## [INSTRUCTIONS TO FOLLOW]
Take the records below from their first line to the line with "240 177 11305", and restate those lines word for word.

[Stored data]
-------

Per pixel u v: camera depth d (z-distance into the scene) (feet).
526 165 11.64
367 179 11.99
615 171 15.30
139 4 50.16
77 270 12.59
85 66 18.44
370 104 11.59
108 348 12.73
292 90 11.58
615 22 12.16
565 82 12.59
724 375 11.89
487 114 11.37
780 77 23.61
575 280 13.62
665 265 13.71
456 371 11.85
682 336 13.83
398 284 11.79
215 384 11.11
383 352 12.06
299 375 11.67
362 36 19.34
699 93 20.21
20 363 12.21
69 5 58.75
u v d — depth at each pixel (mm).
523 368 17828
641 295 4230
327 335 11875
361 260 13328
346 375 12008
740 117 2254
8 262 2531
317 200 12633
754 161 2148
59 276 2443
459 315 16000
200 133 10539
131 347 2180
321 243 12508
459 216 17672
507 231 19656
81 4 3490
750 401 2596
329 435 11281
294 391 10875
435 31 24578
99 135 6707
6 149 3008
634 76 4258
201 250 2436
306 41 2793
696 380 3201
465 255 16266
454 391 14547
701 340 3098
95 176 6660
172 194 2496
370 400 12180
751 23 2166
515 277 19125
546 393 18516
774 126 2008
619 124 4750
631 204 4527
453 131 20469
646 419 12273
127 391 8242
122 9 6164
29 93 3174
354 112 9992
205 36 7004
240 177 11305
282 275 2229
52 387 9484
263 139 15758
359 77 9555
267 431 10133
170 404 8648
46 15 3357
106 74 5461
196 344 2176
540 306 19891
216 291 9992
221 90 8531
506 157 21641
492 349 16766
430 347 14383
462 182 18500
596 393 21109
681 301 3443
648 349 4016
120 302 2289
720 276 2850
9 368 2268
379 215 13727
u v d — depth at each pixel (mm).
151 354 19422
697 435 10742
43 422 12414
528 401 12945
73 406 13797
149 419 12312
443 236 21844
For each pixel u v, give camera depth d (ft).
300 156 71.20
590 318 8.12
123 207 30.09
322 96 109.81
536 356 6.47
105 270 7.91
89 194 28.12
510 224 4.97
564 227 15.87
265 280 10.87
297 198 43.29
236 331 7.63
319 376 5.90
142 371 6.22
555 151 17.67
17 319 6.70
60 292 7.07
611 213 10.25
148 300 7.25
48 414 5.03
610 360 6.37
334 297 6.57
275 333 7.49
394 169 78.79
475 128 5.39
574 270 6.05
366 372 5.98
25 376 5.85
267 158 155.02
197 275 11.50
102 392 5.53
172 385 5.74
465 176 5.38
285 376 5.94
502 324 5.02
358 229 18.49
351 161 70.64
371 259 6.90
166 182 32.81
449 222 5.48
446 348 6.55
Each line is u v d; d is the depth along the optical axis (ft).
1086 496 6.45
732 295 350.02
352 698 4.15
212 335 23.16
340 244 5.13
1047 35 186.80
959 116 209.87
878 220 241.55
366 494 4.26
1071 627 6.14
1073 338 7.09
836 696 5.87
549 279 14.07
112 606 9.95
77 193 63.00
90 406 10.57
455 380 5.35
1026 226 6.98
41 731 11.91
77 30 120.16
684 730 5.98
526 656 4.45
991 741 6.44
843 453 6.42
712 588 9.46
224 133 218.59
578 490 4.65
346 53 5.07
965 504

-------

## [REPLY TO THE EXERCISE]
Per pixel u v: camera depth d (z-distance into the scene) (feet).
526 165 11.64
367 179 11.99
615 171 15.30
139 4 50.16
77 270 12.59
85 66 18.44
370 104 11.59
108 348 12.73
292 90 11.58
615 22 12.16
565 82 12.59
724 375 11.89
487 114 11.37
780 77 23.61
575 280 13.62
665 265 13.71
456 371 11.85
682 336 13.83
398 284 11.79
215 384 11.11
383 352 12.06
299 375 11.67
362 36 19.34
699 93 20.21
20 363 12.21
69 5 58.75
u v d — depth at each pixel (mm).
523 368 17828
641 295 4230
327 335 11875
361 260 13328
346 375 12008
740 117 2254
8 262 2531
317 200 12633
754 161 2148
59 276 2443
459 315 16000
200 133 10539
131 347 2180
321 243 12508
459 216 17672
507 231 19656
81 4 3490
750 401 2596
329 435 11281
294 391 10875
435 31 24578
99 135 6707
6 149 3008
634 76 4258
201 250 2436
306 41 2793
696 380 3201
465 255 16266
454 391 14547
701 340 3098
95 176 6660
172 194 2496
370 400 12180
751 23 2166
515 277 19125
546 393 18516
774 126 2008
619 124 4750
631 204 4527
453 131 20469
646 419 12273
127 391 8242
122 9 6164
29 93 3174
354 112 9992
205 36 7004
240 177 11305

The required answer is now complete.